The new language of love

 

Our words can be used to heal

August 8, 2022

The pain from hurtful words can result in issues of self-esteem, or it may cause one to make wrong life choices. Words spoken to intentionally cause pain to another — or unintentionally — can chip away at the life God envisions for all.

Many of these words and phrases that have the ability to cause so much pain have origins that are deeply rooted in racism and gender inequality. Such words and phrases, many of which have been around for centuries, have been so incorporated into the language we use on a daily basis that many times those who speak them are oblivious to the words’ true meanings or hurtful origins.

For example, the use of “peanut gallery,” which came into use during the vaudeville era, referred to those poorer folks, often people of color, who couldn’t afford the good theater seats. And what about the term “master bedroom”? According to a 2020 report on the national morning TV news show “Today,” the Houston Association of Realtors ended its use, opting for “primary bedroom” instead in its listings. The term “master” harks back to the days of slavery. The term “master bedroom” first appeared in a Sears catalog in 1926 to describe a home of someone with wealth.

Racism is not the only driving factor for many of our hurtful words and phrases. Words that are indifferent to matters of gender can be just as damaging.

From birth, boys and girls are treated differently. Prime examples of this are the “Pink Team” and “Blue Team.” Girls are dressed in all things pink, and boys are dressed in all things blue.

The Rev. Shanea D. Leonard, coordinator of the Gender & Racial Justice office for the Presbyterian Mission Agency, said, “In Western culture everything is gendered. Gender is used subconsciously from childhood through adulthood. It’s present in everything from who should play with what toys to who should wear what type of clothing. If someone expresses themselves outside of male or female, it is deemed abnormal and wrong in some way.”

Leonard says it is important to use gender-inclusive pronouns because they help to reaffirm identity.

“By using a person’s correct pronouns, you are showing them respect and forming an inclusive environment,” said Leonard. “It is important to never assume a person’s pronouns but rather give space for them to self-identify. Gender is not just about boys and girls. It’s a rainbow of all kinds of identities. Many nonbinary people feel they don’t fit perfectly into the boy or girl box. They can feel like both a boy and a girl at the same time, neither or even something else altogether different.”

To help increase understanding and to encourage a better choice of words throughout the PC(USA), several groups have worked together to update a guide for the use of inclusive language. Originally published in 2001, the updated “Well-Chosen Words” guide was created by the Racial Equity & Women’s Intercultural MinistriesPresbyterian WomenCompassion, Peace & Justice; and the Advocacy Committee for Women’s Concerns.

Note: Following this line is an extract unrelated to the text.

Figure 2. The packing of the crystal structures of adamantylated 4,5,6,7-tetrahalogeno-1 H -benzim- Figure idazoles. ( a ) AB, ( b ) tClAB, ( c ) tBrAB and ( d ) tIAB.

What speaking the language of love comes down to is the awareness that God’s Creation is beautiful, colorful, diverse and, at times, seemingly complicated. But, as the Apostle Paul, who was adept at speaking words that build up rather than tear down, said to the church in Ephesus, “Let no evil talk come out of your mouths, but only what is useful for building up, as there is need, so that your words may give grace to those who hear” (Ephesians 4:29).

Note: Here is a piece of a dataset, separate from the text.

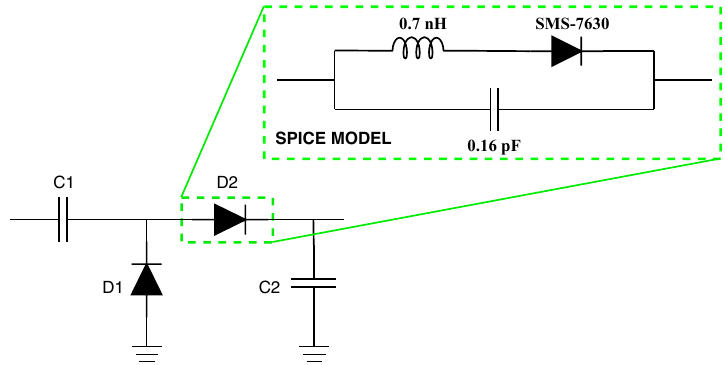
Figure 3. Diode circuit and simulation program with integrated circuit emphasis (SPICE)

Sticks and stones can break our bones, but the adage is wrong when it tells us that words can never hurt. The words we speak can hurt others and hurt them for a lifetime. The good news, though, is they can also heal. And that healing begins with understanding the hurtful, divisive backgrounds of the words we use and choosing words that speak love instead.

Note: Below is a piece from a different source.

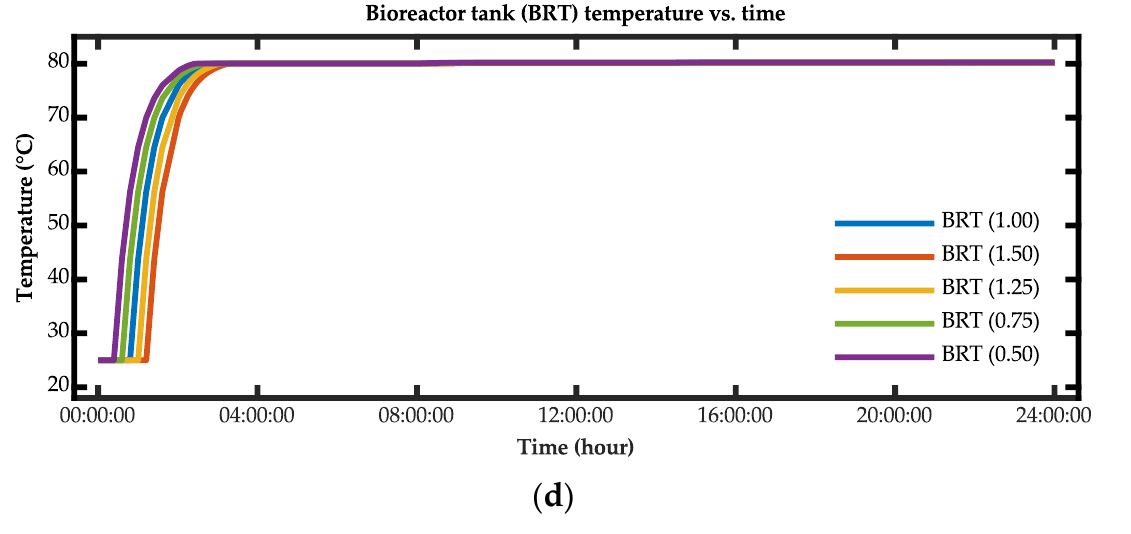
Figure 17. Simulation results for the ( a ) feed-mixing tank volume versus time, ( b ) feed-mixing tank temperature versus time, ( c ) bioreactor tank temperature versus time, and ( d ) bioreactor tank volume versus time.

Gail Strange, Director of Church and Mid Council Communications, Presbyterian Mission Agency

Today’s Focus: New language of love

Let us join in prayer for:

PC(USA) Agencies’ Staff
César Carhuachîn, Mission co-worker serving in Colombia, Presbyterian Mission Agency
Olanda Carr, Senior Ministry Relations Officer, Presbyterian Foundation

Let us pray

Merciful God, you have made us so we may cherish one another. Take the fear from our hearts so that all people may live in peace and justice. Amen.